## TASK DETAILS:
Once you have read the records below, write them all out exactly as given.

Stored items:
++++++++++++++++++++
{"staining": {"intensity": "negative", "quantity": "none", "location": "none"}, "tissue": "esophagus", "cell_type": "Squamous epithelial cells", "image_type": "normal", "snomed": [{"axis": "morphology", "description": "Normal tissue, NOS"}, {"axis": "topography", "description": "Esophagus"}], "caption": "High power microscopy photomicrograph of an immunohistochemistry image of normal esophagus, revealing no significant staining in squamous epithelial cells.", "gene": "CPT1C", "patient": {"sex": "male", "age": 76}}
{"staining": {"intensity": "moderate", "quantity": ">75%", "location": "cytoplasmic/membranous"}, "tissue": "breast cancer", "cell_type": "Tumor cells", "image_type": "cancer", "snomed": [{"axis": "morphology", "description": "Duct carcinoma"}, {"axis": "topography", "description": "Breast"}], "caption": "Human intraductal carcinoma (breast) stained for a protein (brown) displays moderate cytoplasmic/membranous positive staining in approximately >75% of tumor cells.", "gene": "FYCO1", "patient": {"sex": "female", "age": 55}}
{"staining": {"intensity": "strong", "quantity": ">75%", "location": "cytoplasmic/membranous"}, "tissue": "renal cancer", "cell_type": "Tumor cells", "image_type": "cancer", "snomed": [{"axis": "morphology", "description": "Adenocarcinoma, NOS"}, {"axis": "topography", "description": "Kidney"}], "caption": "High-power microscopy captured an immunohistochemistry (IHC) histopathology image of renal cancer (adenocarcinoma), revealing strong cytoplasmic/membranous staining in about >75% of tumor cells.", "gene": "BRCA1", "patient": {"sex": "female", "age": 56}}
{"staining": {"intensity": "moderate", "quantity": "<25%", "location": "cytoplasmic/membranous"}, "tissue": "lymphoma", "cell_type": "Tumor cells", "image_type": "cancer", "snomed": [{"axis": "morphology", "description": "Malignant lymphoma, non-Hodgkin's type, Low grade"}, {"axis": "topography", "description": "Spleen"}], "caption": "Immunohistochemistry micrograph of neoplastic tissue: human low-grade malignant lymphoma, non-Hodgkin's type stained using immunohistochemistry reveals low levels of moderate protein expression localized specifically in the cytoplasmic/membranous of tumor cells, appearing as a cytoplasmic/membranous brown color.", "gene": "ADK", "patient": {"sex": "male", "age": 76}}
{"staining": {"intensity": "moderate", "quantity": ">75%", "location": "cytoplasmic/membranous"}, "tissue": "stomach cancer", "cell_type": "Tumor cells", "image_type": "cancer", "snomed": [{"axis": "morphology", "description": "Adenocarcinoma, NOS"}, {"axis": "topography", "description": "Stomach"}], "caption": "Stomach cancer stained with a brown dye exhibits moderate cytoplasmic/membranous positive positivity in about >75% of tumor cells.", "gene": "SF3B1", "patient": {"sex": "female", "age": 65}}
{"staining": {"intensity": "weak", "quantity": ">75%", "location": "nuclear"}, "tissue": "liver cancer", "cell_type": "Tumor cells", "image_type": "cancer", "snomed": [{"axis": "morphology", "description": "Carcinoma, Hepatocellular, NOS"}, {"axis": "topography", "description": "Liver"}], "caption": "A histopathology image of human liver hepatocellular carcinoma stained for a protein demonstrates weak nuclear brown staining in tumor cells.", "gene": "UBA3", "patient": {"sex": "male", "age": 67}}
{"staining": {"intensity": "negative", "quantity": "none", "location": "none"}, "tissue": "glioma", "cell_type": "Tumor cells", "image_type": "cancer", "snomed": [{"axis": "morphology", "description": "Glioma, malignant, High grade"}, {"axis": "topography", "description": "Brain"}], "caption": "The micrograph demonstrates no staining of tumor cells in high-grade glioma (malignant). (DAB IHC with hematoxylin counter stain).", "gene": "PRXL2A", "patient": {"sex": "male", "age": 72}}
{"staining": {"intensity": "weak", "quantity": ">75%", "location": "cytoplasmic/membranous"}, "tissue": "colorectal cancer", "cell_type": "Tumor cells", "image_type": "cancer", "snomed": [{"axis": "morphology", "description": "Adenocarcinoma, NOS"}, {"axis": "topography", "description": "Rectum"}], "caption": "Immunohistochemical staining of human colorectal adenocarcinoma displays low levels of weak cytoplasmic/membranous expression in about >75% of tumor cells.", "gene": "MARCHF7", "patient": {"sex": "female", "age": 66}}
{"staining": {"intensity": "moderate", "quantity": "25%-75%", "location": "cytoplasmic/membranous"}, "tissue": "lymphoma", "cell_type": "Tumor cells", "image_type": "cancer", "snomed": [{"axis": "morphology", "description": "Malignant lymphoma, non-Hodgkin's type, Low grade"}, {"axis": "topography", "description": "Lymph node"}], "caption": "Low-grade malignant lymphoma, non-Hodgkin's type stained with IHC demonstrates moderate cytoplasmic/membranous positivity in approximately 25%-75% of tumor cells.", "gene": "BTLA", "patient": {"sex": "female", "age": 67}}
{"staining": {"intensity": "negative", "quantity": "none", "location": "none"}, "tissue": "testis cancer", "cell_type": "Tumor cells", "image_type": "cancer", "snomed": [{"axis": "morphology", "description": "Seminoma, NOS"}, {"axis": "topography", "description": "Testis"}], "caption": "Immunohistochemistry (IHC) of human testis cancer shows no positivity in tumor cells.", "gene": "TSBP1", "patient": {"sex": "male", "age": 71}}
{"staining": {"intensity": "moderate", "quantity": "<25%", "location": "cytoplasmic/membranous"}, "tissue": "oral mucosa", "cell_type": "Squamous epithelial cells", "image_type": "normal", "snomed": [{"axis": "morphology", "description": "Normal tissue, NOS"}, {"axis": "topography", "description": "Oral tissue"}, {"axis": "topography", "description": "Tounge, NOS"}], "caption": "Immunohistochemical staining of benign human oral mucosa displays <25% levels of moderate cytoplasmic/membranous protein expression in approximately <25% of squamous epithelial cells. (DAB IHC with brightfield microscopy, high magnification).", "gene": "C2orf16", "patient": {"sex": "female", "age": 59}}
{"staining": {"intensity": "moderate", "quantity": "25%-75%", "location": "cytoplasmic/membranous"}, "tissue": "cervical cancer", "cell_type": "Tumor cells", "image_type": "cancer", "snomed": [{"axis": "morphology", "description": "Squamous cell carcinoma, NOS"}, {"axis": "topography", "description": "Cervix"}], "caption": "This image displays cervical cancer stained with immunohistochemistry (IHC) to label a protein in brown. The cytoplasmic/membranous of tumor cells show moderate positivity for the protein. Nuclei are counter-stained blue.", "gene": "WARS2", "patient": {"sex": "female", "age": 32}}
++++++++++++++++++++
## SOLVED EXERCISE:
{"staining": {"intensity": "negative", "quantity": "none", "location": "none"}, "tissue": "esophagus", "cell_type": "Squamous epithelial cells", "image_type": "normal", "snomed": [{"axis": "morphology", "description": "Normal tissue, NOS"}, {"axis": "topography", "description": "Esophagus"}], "caption": "High power microscopy photomicrograph of an immunohistochemistry image of normal esophagus, revealing no significant staining in squamous epithelial cells.", "gene": "CPT1C", "patient": {"sex": "male", "age": 76}}
{"staining": {"intensity": "moderate", "quantity": ">75%", "location": "cytoplasmic/membranous"}, "tissue": "breast cancer", "cell_type": "Tumor cells", "image_type": "cancer", "snomed": [{"axis": "morphology", "description": "Duct carcinoma"}, {"axis": "topography", "description": "Breast"}], "caption": "Human intraductal carcinoma (breast) stained for a protein (brown) displays moderate cytoplasmic/membranous positive staining in approximately >75% of tumor cells.", "gene": "FYCO1", "patient": {"sex": "female", "age": 55}}
{"staining": {"intensity": "strong", "quantity": ">75%", "location": "cytoplasmic/membranous"}, "tissue": "renal cancer", "cell_type": "Tumor cells", "image_type": "cancer", "snomed": [{"axis": "morphology", "description": "Adenocarcinoma, NOS"}, {"axis": "topography", "description": "Kidney"}], "caption": "High-power microscopy captured an immunohistochemistry (IHC) histopathology image of renal cancer (adenocarcinoma), revealing strong cytoplasmic/membranous staining in about >75% of tumor cells.", "gene": "BRCA1", "patient": {"sex": "female", "age": 56}}
{"staining": {"intensity": "moderate", "quantity": "<25%", "location": "cytoplasmic/membranous"}, "tissue": "lymphoma", "cell_type": "Tumor cells", "image_type": "cancer", "snomed": [{"axis": "morphology", "description": "Malignant lymphoma, non-Hodgkin's type, Low grade"}, {"axis": "topography", "description": "Spleen"}], "caption": "Immunohistochemistry micrograph of neoplastic tissue: human low-grade malignant lymphoma, non-Hodgkin's type stained using immunohistochemistry reveals low levels of moderate protein expression localized specifically in the cytoplasmic/membranous of tumor cells, appearing as a cytoplasmic/membranous brown color.", "gene": "ADK", "patient": {"sex": "male", "age": 76}}
{"staining": {"intensity": "moderate", "quantity": ">75%", "location": "cytoplasmic/membranous"}, "tissue": "stomach cancer", "cell_type": "Tumor cells", "image_type": "cancer", "snomed": [{"axis": "morphology", "description": "Adenocarcinoma, NOS"}, {"axis": "topography", "description": "Stomach"}], "caption": "Stomach cancer stained with a brown dye exhibits moderate cytoplasmic/membranous positive positivity in about >75% of tumor cells.", "gene": "SF3B1", "patient": {"sex": "female", "age": 65}}
{"staining": {"intensity": "weak", "quantity": ">75%", "location": "nuclear"}, "tissue": "liver cancer", "cell_type": "Tumor cells", "image_type": "cancer", "snomed": [{"axis": "morphology", "description": "Carcinoma, Hepatocellular, NOS"}, {"axis": "topography", "description": "Liver"}], "caption": "A histopathology image of human liver hepatocellular carcinoma stained for a protein demonstrates weak nuclear brown staining in tumor cells.", "gene": "UBA3", "patient": {"sex": "male", "age": 67}}
{"staining": {"intensity": "negative", "quantity": "none", "location": "none"}, "tissue": "glioma", "cell_type": "Tumor cells", "image_type": "cancer", "snomed": [{"axis": "morphology", "description": "Glioma, malignant, High grade"}, {"axis": "topography", "description": "Brain"}], "caption": "The micrograph demonstrates no staining of tumor cells in high-grade glioma (malignant). (DAB IHC with hematoxylin counter stain).", "gene": "PRXL2A", "patient": {"sex": "male", "age": 72}}
{"staining": {"intensity": "weak", "quantity": ">75%", "location": "cytoplasmic/membranous"}, "tissue": "colorectal cancer", "cell_type": "Tumor cells", "image_type": "cancer", "snomed": [{"axis": "morphology", "description": "Adenocarcinoma, NOS"}, {"axis": "topography", "description": "Rectum"}], "caption": "Immunohistochemical staining of human colorectal adenocarcinoma displays low levels of weak cytoplasmic/membranous expression in about >75% of tumor cells.", "gene": "MARCHF7", "patient": {"sex": "female", "age": 66}}
{"staining": {"intensity": "moderate", "quantity": "25%-75%", "location": "cytoplasmic/membranous"}, "tissue": "lymphoma", "cell_type": "Tumor cells", "image_type": "cancer", "snomed": [{"axis": "morphology", "description": "Malignant lymphoma, non-Hodgkin's type, Low grade"}, {"axis": "topography", "description": "Lymph node"}], "caption": "Low-grade malignant lymphoma, non-Hodgkin's type stained with IHC demonstrates moderate cytoplasmic/membranous positivity in approximately 25%-75% of tumor cells.", "gene": "BTLA", "patient": {"sex": "female", "age": 67}}
{"staining": {"intensity": "negative", "quantity": "none", "location": "none"}, "tissue": "testis cancer", "cell_type": "Tumor cells", "image_type": "cancer", "snomed": [{"axis": "morphology", "description": "Seminoma, NOS"}, {"axis": "topography", "description": "Testis"}], "caption": "Immunohistochemistry (IHC) of human testis cancer shows no positivity in tumor cells.", "gene": "TSBP1", "patient": {"sex": "male", "age": 71}}
{"staining": {"intensity": "moderate", "quantity": "<25%", "location": "cytoplasmic/membranous"}, "tissue": "oral mucosa", "cell_type": "Squamous epithelial cells", "image_type": "normal", "snomed": [{"axis": "morphology", "description": "Normal tissue, NOS"}, {"axis": "topography", "description": "Oral tissue"}, {"axis": "topography", "description": "Tounge, NOS"}], "caption": "Immunohistochemical staining of benign human oral mucosa displays <25% levels of moderate cytoplasmic/membranous protein expression in approximately <25% of squamous epithelial cells. (DAB IHC with brightfield microscopy, high magnification).", "gene": "C2orf16", "patient": {"sex": "female", "age": 59}}
{"staining": {"intensity": "moderate", "quantity": "25%-75%", "location": "cytoplasmic/membranous"}, "tissue": "cervical cancer", "cell_type": "Tumor cells", "image_type": "cancer", "snomed": [{"axis": "morphology", "description": "Squamous cell carcinoma, NOS"}, {"axis": "topography", "description": "Cervix"}], "caption": "This image displays cervical cancer stained with immunohistochemistry (IHC) to label a protein in brown. The cytoplasmic/membranous of tumor cells show moderate positivity for the protein. Nuclei are counter-stained blue.", "gene": "WARS2", "patient": {"sex": "female", "age": 32}}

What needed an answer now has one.